I have 3 VMs in the same network, when i do benchmark ( from c client SDK) for single node in cluster, the speed can get up to 2500t/s, but when i join a new node, benchmark get as slow as 1700t/s, then i join another node to the cluster, benchmark is about 1800t/s.

that’s strange, multiple node in cluster should be faster than single node just like couchbase, shouldn’t it?

here is my benchmark command: target/benchmarks -h 10.37.129.8 -p 3000 -n bar2 -k 1000000 -o B:1400 -w RU,50 -g 2500 -T 1000 -z 8

and here is results: 1 node: 2014-10-27 00:49:20 INFO write(tps=1303 timeouts=0 errors=0) read(tps=1205 timeouts=0 errors=0) total(tps=2508 timeouts=0 errors=0)

2 nodes: 2014-10-27 01:00:52 INFO write(tps=929 timeouts=0 errors=0) read(tps=934 timeouts=0 errors=0) total(tps=1863 timeouts=0 errors=0)

3 nodes: 2014-10-27 01:14:05 INFO write(tps=955 timeouts=0 errors=0) read(tps=939 timeouts=0 errors=0) total(tps=1894 timeouts=0 errors=0)

i can’t upload image, but the dashboard show the same result tps for benchmark. this confused me so much, can any senior tell me the reason?

There is actually a big difference for write performance when going from 1 node to more, when configured with replication factor 2 or more.
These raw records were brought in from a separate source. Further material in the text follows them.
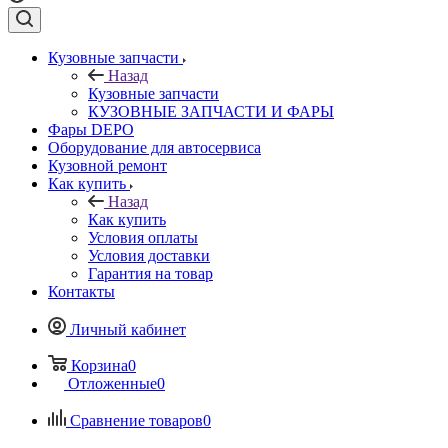
Кузовные запчасти
Назад
Кузовные запчасти
КУЗОВНЫЕ ЗАПЧАСТИ И ФАРЫ
Фары DEPO
Оборудование для автосервиса
Кузовной ремонт
Как купить
Назад
Как купить
Условия оплаты
Условия доставки
Гарантия на товар
Контакты
Личный кабинет
Корзина
0
Отложенные
0
Сравнение товаров
0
With 1 node, you are forced down to replication factor 1. When adding a second node, the data from the first node will rebalance across both nodes (migrations) and all writes will now have to do twice as much work (write both master and replica - over network - before returning to the client).
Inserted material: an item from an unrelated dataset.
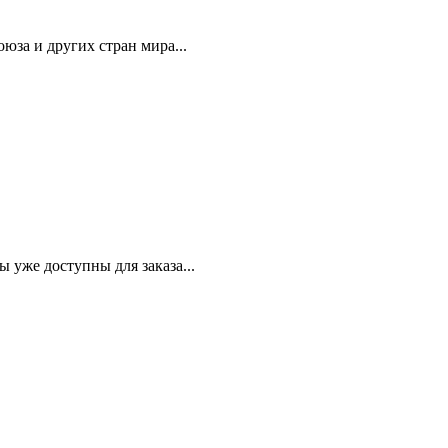
юза и других стран мира...
уже доступны для заказа...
There are a few extra factors to consider and make sure are not impacting performance when doing such experiment.

Make sure when adding a node that migrations have completed (if there was data on the first node), and make sure there is no bottleneck at the network level between both nodes or CPU is also not bottlenecking (may require some tuning).

thx for your reply, I noticed from the acm and sure migration is completed before benchmark, and as you predict, the reason cased multiple nodes slowing down is replication, after i set replica to 1, benchmark result in 2500t/s (2014-10-29 19:36:27 INFO write(tps=1194 timeouts=0 errors=0) read(tps=1312 timeouts=0 errors=0) total(tps=2506 timeouts=0 errors=0)) but i don’t think it is reasonable that replication slows down server tps speed, but unfortunately this is fact for the moment.

‘Reasonable’ here is a bit subjective I think. At least I don’t see how replication can be implemented without some performance cost. Would love it if it could, but it’s a no-free-lunch world and these guys seem to be striking a fair balance in delivering replication that is ‘reasonably’ performant.

In theory, if you have not bottlenecked on the server, you should be able to get comparable throughput (tps). Latency will for sure be impacted as each write will have to do twice as much and go over network to write replica copy before getting back to the client. So this extra latency will have some impact on throughput, everything else being equal.

So, you can try tuning further to achieve that tps (add more threads on the benchmark client, or more benchmark clients altogether) and check for bottlenecks on the server.